A iminência da ameaça pode ser vista do topo de um morro logo atrás da casa de Soukat: um extenso empreendimento de condomínios em torno de um campo de golfe, construído por uma grande incorporadora, a Addoha. Ela disse que um delegado vendeu a terra em 2007 sem consultar ou envolver os moradores.

"Não somos contra empreendimentos imobiliários, mas exigimos que nossos direitos sejam respeitados", disse Soukat, 27, mãe de dois filhos, que abandonou os estudos quando jovem e se casou aos 16 anos.

No começo, os protestos eram liderados por homens, mas as mulheres logo começaram a se envolver. "Em nossas tradições, era uma vergonha para as mulheres sair de casa", ela disse. "Mas os homens eram presos, então as mulheres assumiram. Deixamos nossos filhos para trás".

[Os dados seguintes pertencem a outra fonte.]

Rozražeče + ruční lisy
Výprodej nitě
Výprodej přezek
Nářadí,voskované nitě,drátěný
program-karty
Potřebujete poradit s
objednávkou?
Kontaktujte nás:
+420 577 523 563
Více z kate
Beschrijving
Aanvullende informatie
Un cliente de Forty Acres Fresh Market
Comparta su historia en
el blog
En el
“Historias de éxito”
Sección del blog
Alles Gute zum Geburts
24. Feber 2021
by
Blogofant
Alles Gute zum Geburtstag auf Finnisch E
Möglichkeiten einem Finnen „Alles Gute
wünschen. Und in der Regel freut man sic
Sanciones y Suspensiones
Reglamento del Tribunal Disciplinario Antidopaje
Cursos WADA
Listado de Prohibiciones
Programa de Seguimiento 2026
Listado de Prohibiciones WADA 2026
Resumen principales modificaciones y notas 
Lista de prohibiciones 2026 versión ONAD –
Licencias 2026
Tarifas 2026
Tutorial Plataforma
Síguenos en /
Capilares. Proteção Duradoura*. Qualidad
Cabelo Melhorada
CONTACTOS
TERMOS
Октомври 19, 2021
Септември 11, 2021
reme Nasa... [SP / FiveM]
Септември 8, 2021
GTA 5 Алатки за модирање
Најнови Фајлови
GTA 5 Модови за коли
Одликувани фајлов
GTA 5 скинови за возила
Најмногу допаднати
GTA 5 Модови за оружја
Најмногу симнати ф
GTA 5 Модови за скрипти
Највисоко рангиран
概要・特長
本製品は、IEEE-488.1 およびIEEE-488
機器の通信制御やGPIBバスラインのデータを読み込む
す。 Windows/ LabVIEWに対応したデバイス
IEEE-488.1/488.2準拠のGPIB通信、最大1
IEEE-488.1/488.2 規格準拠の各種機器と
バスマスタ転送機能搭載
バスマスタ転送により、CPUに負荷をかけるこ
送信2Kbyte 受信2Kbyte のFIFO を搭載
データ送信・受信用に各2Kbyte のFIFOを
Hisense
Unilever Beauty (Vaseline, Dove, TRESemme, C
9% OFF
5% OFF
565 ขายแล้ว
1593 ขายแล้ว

Souad Eddouada, professora na Universidade de Kenitra especializada em estudos de gênero, disse: "Em todo o país, as mulheres estão na linha de frente porque são menos vulneráveis à brutalidade policial e ao encarceramento. Elas se tornaram muito bem-sucedidas em sua luta. Elas tiveram de deixar suas casas e receberam o apoio dos homens".

Embora as mulheres tenham obtido algumas conquistas, a luta está longe do fim, uma vez que elas ainda não podem passar os direitos à sua cota da terra para seus filhos.

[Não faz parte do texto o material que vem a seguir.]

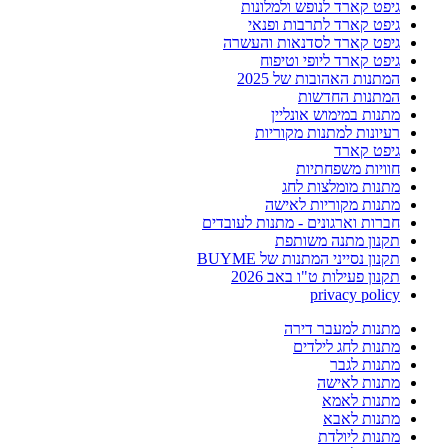
גיפט קארד לנופש ולמלונות
גיפט קארד לתרבות ופנאי
גיפט קארד לסדנאות והעשרה
גיפט קארד ליופי וטיפוח
המתנות האהובות של 2025
המתנות החדשות
מתנות במימוש אונליין
רעיונות למתנות מקוריות
גיפט קארד
חוויות משפחתיות
מתנות מומלצות לחג
מתנות מקוריות לאישה
חברות וארגונים - מתנות לעובדים
תקנון מתנה משותפת
תקנון נסייני המתנות של BUYME
תקנון פעילות ט"ו באב 2026
privacy policy
מתנות למעבר דירה
מתנות לחג לילדים
מתנות לגבר
מתנות לאישה
מתנות לאמא
מתנות לאבא
מתנות ליולדת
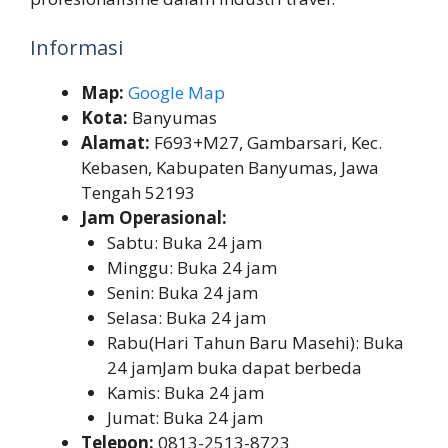
Informasi
Map:
Google Map
Kota:
Banyumas
Alamat:
F693+M27, Gambarsari, Kec.
Kebasen, Kabupaten Banyumas, Jawa
Tengah 52193
Jam Operasional:
Sabtu: Buka 24 jam
Minggu: Buka 24 jam
Senin: Buka 24 jam
Selasa: Buka 24 jam
Rabu(Hari Tahun Baru Masehi): Buka
24 jamJam buka dapat berbeda
Kamis: Buka 24 jam
Jumat: Buka 24 jam
Telepon:
0813-2513-8723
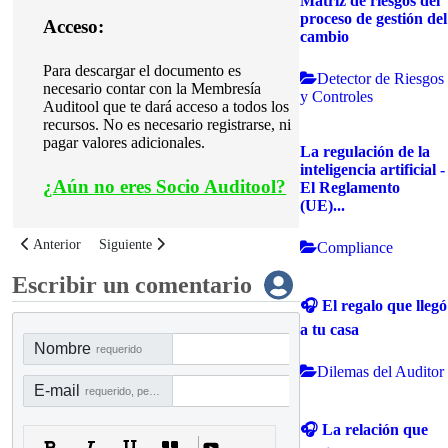
Matriz de riesgos del
proceso de gestión del
Acceso:
cambio
Para descargar el documento es
Detector de Riesgos
necesario contar con la Membresía
y Controles
Auditool que te dará acceso a todos los
recursos. No es necesario registrarse, ni
pagar valores adicionales.
La regulación de la
inteligencia artificial -
¿
Aún no eres Socio Auditool?
El Reglamento
(UE)...
Artículo anterior: Biblioteca de indicadores (KPIs y KRIs) para el Balanc
Artículo siguiente: Modelo de indicadores clave de una cultur
Anterior
Siguiente
Compliance
Escribir un comentario
🎧 El regalo que llegó
a tu casa
Nombre
requerido
Dilemas del Auditor
E-mail
requerido, pero no visible
🎧 La relación que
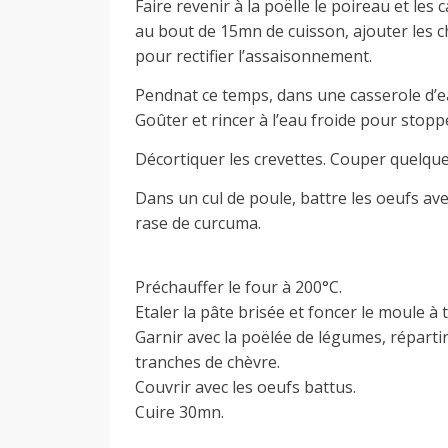
Faire revenir à la poëlle le poireau et les
au bout de 15mn de cuisson, ajouter les 
pour rectifier l’assaisonnement.
Pendnat ce temps, dans une casserole d’eau
Goûter et rincer à l’eau froide pour stopp
Décortiquer les crevettes. Couper quelqu
Dans un cul de poule, battre les oeufs avec l
rase de curcuma.
Préchauffer le four à 200°C.
Etaler la pâte brisée et foncer le moule à t
Garnir avec la poëlée de légumes, répartir 
tranches de chèvre.
Couvrir avec les oeufs battus.
Cuire 30mn.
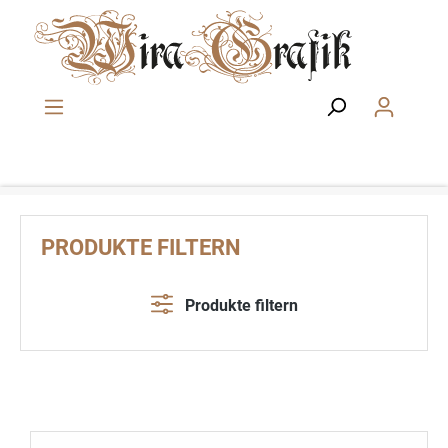
Zum Hauptinhalt springen
PRODUKTE FILTERN
Produkte filtern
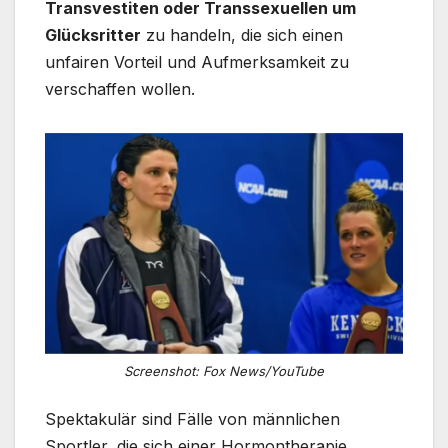
Transvestiten oder Transsexuellen um
Glücksritter
zu handeln, die sich einen
unfairen Vorteil und Aufmerksamkeit zu
verschaffen wollen.
Screenshot: Fox News/YouTube
Spektakulär sind Fälle von männlichen
Sportler, die sich einer Hormontherapie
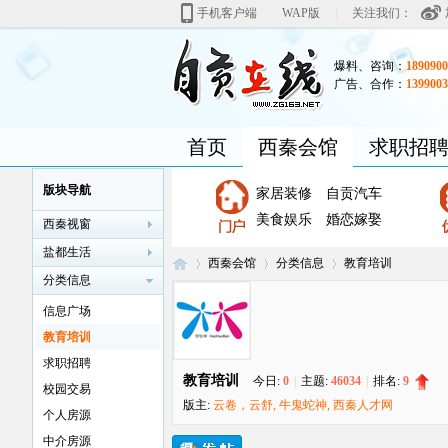
|
手机客户端
WAP版
关注我们：
爆料、咨询：
1890900
广告、合作：
1399003
首页
西秦会馆
求职招
版块导航
家居装修
自贡汽车
美食娱乐
婚恋嫁娶
西秦视窗
盐都生活
西秦会馆
分类信息
教育培训
分类信息
信息广场
教育培训
自
»
›
›
求职招聘
教育培训
今日:
0
|
主题:
46034
|
排名:
9
校园交易
版主:
云卷，云舒
,
牛鬼蛇神
,
西秦人才网
个人房源
中介房源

"Agora estamos exigindo uma lei que garanta esses direitos. Essa circular por enquanto é muito frágil", disse Idrissi. "As mulheres precisam se tornar uma parte integral da administração das terras coletivas".

Nem a incorporadora Addoha, nem o Ministério do Interior quiseram comentar.

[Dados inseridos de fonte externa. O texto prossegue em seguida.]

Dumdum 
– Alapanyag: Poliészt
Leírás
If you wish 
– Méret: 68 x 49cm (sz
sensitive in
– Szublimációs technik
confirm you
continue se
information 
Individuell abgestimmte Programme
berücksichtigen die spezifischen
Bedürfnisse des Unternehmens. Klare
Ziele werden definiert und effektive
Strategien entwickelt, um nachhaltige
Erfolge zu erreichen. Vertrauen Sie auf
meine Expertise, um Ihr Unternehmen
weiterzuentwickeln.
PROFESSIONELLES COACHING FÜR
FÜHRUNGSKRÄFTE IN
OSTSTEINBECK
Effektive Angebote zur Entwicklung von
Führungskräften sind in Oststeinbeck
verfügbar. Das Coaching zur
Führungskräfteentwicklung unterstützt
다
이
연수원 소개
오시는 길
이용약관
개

Em dezembro de 2015, o rei emitiu uma carta com o apelo por uma mudança no status legal das terras comunais e pelo fim das práticas atuais.

"Precisamos atribuir as terras Sulaliyyate de forma que elas possam contribuir para os esforços de desenvolvimento", ele escreveu, "ao integrar os beneficiários a essa dinâmica nacional dentro da estrutura dos princípios da lei e da justiça social".

Legisladores do Marrocos, que é uma monarquia constitucional, ainda não atenderam ao pedido.

Então os protestos continuam, e duas vezes por semana Fatima Soukat, uma parente de Saida Soukat, pega um táxi para se juntar à manifestação. Fatima Soukat não tem certeza de qual é a sua idade, mas ela acredita que tenha em torno de 93 anos.

Ela nasceu quando o Marrocos era governado pela França, celebrou quando o país conquistou a independência em 1956 e comemorou quando as mulheres ganharam direitos significativos com o novo código de família em 2004.

Quando muitos foram às ruas em manifestações pró-democracia em 2011, ela se juntou a eles. E hoje ainda está lutando pelo direito à terra onde ela nasceu e criou oito filhos.

"Eu exijo a terra de meus avós", ela disse em uma manifestação ocorrida recentemente. "Somos espancadas. Somos oprimidas".

Saida Soukat disse ter enfrentando ameaças e intimidação por seu papel no movimento. Em fevereiro, ela foi violentamente espancada por um homem enquanto andava sozinha em uma estrada. Mas ela diz que sua maior preocupação é que ela e sua família sejam obrigadas a deixar a terra e sua casa.

"Tenho medo por meus filhos, mas não por mim mesma", ela disse, sentada em sua sala de estar e tomando um chá de hortelã abaixo de uma foto dos três últimos reis marroquinos. "A única coisa que me dá medo é que a Justiça determine nosso despejo. Perco o sono à noite por causa disso".